---------- Page

They were no different from today’s influencers brandishing Birkin handbags or Bored Ape NFT digital artwork, except they splashed the cash on rare tulips. And the more that rich Dutch merchants tried to get the rarest blooms, the more expensive they became. One fabulously wealthy Dutch politician built a garden filled with artfully positioned mirrors so that a few rare tulips were mirror-multiplied into a multitude. The choicest blooms were so costly, even he couldn’t afford to fill his garden.

It didn’t last. Of course it didn’t. In February 1637, bulb wholesalers gathered in Haarlem, a day’s walk west of Amsterdam, to find that nobody wished to buy. Within a few days, Dutch tulip prices had fallen tenfold.

For Mackay, the moral of the tulip mania and his other tales is that, whether we’re talking about a financial bubble or a cult, people go mad in crowds. One doesn’t need hindsight to see it: if you can think calmly and independently, it’s obvious. But Mackay was writing with hindsight, some 200 years after the fact. And he seemed much more interested in cartoonish exaggeration than in accurate history.

--------------------

Reproduce, word for word, the portion of the tulip mania passage that begins with the words "It didn’t last." and ends with "had fallen tenfold.".

---------- Entries provided

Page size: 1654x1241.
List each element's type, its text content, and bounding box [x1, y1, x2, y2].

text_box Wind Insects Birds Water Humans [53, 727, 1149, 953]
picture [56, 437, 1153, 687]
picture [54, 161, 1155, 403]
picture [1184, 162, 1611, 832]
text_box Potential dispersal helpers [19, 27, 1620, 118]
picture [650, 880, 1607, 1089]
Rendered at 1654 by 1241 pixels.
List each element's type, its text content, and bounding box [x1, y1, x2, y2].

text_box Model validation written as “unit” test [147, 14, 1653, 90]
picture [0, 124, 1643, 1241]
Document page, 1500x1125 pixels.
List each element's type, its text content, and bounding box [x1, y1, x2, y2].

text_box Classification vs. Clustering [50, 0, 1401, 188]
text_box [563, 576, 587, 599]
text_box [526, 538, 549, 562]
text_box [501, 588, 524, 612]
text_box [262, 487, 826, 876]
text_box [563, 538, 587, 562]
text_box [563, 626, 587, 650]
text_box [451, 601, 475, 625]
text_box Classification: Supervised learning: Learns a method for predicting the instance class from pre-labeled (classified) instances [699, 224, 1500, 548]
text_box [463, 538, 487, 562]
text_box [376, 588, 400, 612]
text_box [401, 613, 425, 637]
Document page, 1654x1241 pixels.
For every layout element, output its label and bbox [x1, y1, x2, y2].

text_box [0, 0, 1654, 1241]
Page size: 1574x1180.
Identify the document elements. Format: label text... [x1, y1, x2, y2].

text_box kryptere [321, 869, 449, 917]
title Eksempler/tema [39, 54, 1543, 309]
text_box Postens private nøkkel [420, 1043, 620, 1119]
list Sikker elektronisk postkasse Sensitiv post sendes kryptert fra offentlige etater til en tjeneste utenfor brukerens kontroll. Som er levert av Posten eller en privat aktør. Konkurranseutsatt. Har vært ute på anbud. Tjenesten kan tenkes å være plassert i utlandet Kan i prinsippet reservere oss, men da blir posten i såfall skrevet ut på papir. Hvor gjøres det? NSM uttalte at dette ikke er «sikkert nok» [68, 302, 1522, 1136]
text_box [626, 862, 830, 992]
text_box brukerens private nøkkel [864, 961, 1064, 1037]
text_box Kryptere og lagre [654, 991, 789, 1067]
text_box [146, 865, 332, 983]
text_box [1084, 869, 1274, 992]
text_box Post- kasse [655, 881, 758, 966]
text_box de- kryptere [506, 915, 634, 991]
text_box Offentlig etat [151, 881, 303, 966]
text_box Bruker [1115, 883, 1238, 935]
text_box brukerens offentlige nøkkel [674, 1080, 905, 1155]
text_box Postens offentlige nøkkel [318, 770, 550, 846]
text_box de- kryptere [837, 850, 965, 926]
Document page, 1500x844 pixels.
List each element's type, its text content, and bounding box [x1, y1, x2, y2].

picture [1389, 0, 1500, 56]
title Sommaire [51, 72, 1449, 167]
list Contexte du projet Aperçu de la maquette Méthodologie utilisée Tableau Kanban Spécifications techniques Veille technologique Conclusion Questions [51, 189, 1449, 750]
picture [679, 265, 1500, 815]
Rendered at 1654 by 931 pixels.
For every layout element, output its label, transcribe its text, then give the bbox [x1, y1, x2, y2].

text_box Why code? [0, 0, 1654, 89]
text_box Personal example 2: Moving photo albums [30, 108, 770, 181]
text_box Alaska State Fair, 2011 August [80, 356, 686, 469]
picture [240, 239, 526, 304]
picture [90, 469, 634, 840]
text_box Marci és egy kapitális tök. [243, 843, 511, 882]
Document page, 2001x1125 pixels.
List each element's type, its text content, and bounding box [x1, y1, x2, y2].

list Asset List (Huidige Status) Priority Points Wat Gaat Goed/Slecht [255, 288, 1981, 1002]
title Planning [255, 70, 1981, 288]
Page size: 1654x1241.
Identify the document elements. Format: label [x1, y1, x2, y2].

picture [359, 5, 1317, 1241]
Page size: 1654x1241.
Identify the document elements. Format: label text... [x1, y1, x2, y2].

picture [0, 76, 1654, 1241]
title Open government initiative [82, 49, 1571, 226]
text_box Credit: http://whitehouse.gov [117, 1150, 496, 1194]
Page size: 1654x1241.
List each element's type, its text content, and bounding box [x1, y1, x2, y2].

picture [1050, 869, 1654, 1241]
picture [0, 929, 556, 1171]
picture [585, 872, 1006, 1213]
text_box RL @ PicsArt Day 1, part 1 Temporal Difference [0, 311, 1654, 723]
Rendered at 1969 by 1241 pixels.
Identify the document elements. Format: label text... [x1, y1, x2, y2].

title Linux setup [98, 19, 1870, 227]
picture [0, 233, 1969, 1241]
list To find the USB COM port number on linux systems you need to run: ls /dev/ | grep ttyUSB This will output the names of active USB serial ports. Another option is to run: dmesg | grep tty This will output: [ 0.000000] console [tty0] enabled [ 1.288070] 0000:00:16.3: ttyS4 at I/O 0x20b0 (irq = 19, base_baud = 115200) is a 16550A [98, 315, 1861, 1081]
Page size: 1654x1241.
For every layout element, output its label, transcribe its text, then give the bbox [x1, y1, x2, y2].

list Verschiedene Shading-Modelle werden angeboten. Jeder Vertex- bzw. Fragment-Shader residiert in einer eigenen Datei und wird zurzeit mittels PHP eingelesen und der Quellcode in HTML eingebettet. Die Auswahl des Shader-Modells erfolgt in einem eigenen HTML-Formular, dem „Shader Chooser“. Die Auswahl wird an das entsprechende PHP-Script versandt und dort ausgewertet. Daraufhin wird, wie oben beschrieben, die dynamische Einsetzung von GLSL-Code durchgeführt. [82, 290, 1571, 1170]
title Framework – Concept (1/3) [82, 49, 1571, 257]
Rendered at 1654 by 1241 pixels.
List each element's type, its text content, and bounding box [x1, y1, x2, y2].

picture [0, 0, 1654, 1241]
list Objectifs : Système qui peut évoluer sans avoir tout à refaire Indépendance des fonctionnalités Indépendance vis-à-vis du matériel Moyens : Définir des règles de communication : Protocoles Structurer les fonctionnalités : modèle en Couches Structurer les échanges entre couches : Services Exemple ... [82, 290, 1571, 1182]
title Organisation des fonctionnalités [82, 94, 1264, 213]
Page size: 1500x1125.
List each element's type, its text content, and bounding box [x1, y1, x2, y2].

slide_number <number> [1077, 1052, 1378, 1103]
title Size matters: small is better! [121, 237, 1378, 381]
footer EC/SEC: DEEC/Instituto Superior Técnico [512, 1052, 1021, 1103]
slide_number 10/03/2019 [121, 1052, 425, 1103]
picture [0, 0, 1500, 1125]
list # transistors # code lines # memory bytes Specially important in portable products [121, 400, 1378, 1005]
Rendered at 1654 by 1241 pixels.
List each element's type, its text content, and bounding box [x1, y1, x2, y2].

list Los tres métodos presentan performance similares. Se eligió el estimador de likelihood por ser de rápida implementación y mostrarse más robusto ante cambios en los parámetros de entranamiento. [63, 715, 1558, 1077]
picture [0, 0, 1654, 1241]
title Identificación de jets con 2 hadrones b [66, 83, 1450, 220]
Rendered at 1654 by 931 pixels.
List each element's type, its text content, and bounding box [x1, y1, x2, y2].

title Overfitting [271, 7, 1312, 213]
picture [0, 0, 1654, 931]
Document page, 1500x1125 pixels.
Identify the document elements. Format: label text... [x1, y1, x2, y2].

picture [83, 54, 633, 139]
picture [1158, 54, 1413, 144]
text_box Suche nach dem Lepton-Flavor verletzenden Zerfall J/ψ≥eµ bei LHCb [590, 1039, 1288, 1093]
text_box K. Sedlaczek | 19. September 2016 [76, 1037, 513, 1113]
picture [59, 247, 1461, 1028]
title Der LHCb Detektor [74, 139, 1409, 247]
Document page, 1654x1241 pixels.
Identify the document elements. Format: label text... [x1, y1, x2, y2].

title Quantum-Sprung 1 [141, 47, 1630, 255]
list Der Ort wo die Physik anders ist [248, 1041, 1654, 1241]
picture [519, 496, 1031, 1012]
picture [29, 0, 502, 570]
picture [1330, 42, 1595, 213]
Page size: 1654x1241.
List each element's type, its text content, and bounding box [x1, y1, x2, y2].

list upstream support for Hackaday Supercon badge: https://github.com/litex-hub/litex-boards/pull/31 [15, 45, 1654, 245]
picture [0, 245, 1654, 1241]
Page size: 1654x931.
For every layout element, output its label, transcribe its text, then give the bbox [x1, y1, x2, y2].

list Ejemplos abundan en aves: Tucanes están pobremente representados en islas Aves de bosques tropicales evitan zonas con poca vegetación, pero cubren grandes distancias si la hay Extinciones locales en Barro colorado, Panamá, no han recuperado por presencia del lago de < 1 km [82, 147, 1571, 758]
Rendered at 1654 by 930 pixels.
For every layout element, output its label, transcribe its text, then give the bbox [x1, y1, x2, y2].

--------------------

Completed task –
It didn’t last. Of course it didn’t. In February 1637, bulb wholesalers gathered in Haarlem, a day’s walk west of Amsterdam, to find that nobody wished to buy. Within a few days, Dutch tulip prices had fallen tenfold.